BY Dave Morris March 09, 2008 15:03
Leave it to The Breeders' Kelley Deal to call a spade a spade: “Why aren’t you people at home? It’s a fucking blizzard!” And to get in all the good wisecracks: when an audience member offered to have them play at his house, she quipped, “what kind of drugs you got?”
It was funny not just because it was widely reported that both Deal sisters are now sober, but also because the band were actually visibly nervous — as Kelley kept reminding us, this was only their second time performing the new songs off their upcoming disc Mountain Battles. But there was an affectionate vibe in the room, owing at least in part to having an audience who came out not only for an early show so as to not displace the usual Phoenix Saturday dance party, but who braved an outrageous snow storm to hear a band who will have put out four albums in twenty years when the next one comes out in April.

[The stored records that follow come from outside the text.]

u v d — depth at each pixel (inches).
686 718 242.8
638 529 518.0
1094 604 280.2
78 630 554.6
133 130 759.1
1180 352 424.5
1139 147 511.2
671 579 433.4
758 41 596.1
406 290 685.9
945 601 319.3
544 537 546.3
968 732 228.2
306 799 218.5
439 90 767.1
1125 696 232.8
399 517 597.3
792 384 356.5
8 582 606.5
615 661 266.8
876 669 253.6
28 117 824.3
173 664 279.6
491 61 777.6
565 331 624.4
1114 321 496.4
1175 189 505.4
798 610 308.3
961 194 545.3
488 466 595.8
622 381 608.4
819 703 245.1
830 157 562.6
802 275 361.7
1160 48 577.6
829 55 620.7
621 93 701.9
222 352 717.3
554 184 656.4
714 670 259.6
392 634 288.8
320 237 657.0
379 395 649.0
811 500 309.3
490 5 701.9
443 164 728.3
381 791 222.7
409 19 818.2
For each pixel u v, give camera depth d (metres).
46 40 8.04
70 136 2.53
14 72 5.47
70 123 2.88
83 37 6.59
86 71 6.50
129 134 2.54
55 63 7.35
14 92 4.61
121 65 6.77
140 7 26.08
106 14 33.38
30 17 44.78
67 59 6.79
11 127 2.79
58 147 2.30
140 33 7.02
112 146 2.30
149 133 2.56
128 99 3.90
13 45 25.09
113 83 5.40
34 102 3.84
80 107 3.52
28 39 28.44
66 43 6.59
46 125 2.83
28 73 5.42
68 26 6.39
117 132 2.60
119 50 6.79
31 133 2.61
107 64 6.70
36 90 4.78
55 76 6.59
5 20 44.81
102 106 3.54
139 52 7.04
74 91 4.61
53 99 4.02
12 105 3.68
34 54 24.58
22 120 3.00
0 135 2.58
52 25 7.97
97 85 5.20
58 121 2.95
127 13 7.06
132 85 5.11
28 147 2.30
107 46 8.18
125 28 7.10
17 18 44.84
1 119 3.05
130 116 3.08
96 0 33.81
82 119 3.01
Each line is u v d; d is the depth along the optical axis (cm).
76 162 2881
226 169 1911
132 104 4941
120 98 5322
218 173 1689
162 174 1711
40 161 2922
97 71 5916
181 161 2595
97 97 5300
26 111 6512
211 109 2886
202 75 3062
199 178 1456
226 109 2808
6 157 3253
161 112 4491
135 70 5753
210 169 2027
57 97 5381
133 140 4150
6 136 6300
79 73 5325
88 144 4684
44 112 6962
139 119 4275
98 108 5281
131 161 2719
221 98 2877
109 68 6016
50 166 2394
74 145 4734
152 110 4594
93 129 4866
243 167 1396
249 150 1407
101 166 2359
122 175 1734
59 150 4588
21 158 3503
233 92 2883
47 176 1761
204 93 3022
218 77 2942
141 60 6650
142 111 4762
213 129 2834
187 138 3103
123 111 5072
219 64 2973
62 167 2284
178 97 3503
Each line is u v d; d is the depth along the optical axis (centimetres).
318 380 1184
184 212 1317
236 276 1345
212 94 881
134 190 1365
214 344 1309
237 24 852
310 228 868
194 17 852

Listening to the set composed almost entirely of new material, and knocked out with aplomb by a four and sometimes five-piece (additional touring guitarist “Cheryl from Florida”, per Kelley, played on about half the songs), I realized that as a songwriter, being in The Pixies was both the best and the worst thing that could have happened to Kim Deal: the best because coolly sly songs like quasi-single “Bang On”, with its refrain of “I want no one and no one wants me, I’m missing, I’m missing”, are too idiosyncratic to have won them such a wide audience without the Pixies reflected glory; and the worst because that audience sometimes fails to appreciate them. Nobody goes nuts for songs they’ve never or rarely heard before, but the gulf between the audience’s reaction to, say, "Happiness Is A Warm Gun" (which teetered but didn’t go off the rails completely) and the quiet “Spark” was striking.
The old tunes did sound fantastic, especially “Cannonball” with its pummeling walls of distorted vocals — in hindsight, it’s lucky for them, and us, that the one song they can’t get away with not playing is so tricky that they have to engage with it, otherwise they’d fuck it up — but from set opener “Overglazed”, which with its echoing vocals and thundering riff resembled a gang of giants descending from a mountaintop, to the languid and stunning “We’re Gonna Rise”, the new numbers actually surpassed the old. There aren’t too many shows I’d stumble through a blizzard for, but this was one of them, and it was well worth it.